The orthodox and tapered framework, and outlook, of society towards female emancipation, to the essayist, becomes the basic foundation over which several other correspondent problems cultivate, and also the reason behind the bitterness and agony of womankind at the same time.

10. "Society and the Individual" (1937)

"Society and the Individual" exclusively arrives to deal with the mutual "relationship between the individual and society" [as the title suggests], and calls for an internally consistent harmony between the two.

Varma, further, asserts that "society has two foundation stones- the distribution of wealth and the relationship between man and woman"- where the latter draws the attention of the essayist, who strongly believes that it is prejudiced and has been doctored with; it is "a form of bestiality which lacked responsibility."

Highlighting the absence of unification, "the disparity in the distribution of wealth", and the deplorable "status accorded to… women", as the primary reasons behind the trepidations of the society's foundation, Varma affirms that unless society and its individuals work in accordance with each other, a healthy social order could not be established. She stresses the fact that a "despotic (ruling) society can mark the end of humanity."

11. "The Art of Living" (1934)

"The Art of Living", basically, lays its primary emphasis over the mutual symbiosis of "theoretical knowledge and practical application"- as to how one is incomplete without the other.

Addressing the utilization of this mutual symbiosis as the ultimate art of living, Varma brings to light an analogy of paint colours and a paintbrush's varieties to elucidate her point, and further discusses the integration of "the essential norms for living… as aphorisms in [the] sanskars." To Varma, the tenet, "Satyam bruyat- speak the truth", for example, lies sequestered and trivial unless it is practically applied and made the fundamental basis of one's life.

The actual internalization of the above-mentioned tenet arrives when one is able to lie that would save "the life of an innocent", rather than embracing veracity that would only lead to "an innocent's death".

As the essay goes down the line, Varma cogitates over the nationwide ignorance of the art of living as a curse, and inscribes the apathy that has been inflicted upon Indian women since time immemorial because of her ignorance of "that art of living".

To the essayist, the divine qualities that an Indian woman is adorned with are enough to make a "woman of any other nation a goddess". However, an Indian woman's "spirit of sacrifice" and "limitless fortitude" hinders her quest to "bring those divine qualities alive", subjugating her to an incarcerated position of an "Ardhangini" who is incessantly compelled to embody the attributes of an "ideal Sita-Savitri".

Branding the Hindu woman as a corpse, Varma asserts that somewhere in the middle of this flummoxed predicament, the onus of a relegated status lies with the Indian woman herself. And though she possesses certain principles that could mesmerize her life, a "wrong utilization" of those principles renounces every trace of hope of liberation in her life. An analogy of a "beautiful bracelet" comes forward to explicate the essayist's brisk stance.

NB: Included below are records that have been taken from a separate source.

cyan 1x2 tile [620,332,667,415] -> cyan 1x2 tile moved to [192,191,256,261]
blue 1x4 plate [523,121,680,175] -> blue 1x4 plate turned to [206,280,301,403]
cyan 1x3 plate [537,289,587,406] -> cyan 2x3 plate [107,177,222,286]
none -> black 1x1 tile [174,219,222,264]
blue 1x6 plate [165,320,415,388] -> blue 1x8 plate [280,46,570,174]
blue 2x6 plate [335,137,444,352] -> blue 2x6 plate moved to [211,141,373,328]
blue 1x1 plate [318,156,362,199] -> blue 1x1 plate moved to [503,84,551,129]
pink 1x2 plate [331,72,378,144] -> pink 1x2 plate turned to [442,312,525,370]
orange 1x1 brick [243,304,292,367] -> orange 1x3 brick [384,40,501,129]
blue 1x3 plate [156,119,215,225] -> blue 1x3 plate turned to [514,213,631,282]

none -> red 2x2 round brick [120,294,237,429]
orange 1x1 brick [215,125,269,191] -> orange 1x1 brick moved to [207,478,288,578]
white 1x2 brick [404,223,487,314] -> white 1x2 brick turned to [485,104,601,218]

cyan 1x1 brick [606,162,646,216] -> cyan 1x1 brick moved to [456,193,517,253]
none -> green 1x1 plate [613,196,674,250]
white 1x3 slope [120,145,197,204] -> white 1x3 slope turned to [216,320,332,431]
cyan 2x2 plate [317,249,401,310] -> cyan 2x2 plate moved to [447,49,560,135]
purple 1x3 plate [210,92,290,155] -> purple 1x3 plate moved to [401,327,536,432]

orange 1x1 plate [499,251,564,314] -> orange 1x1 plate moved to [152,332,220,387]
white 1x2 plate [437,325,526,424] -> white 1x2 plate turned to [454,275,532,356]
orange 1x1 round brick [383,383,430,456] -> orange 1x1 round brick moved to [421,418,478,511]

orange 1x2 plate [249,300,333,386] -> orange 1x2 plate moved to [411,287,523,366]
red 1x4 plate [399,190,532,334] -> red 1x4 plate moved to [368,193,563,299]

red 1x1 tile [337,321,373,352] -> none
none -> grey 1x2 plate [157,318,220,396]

Towards the end, Varma holds "the social environment" responsible, at the same time, for a woman's "mute obedience" to the diabolical laws of society. According to her, the feasibility of a better life gets amplified only through a subtle intertwining of "external and internal progress" in both man and woman:

"Only when both the man and the woman become vested with human dignity will the art of living to be able to thrive, with its goal being to make such human traits as kindness, animation and love more and more pervasive."

Mahadevi Varma wrote in support of the emancipation of women in India across multiple domains. In her work Links in the Chain, she addressed the subordination of female identity within patriarchal social structures, and sought to encourage Indian women across caste and class divisions to advance both within the domestic sphere and beyond it.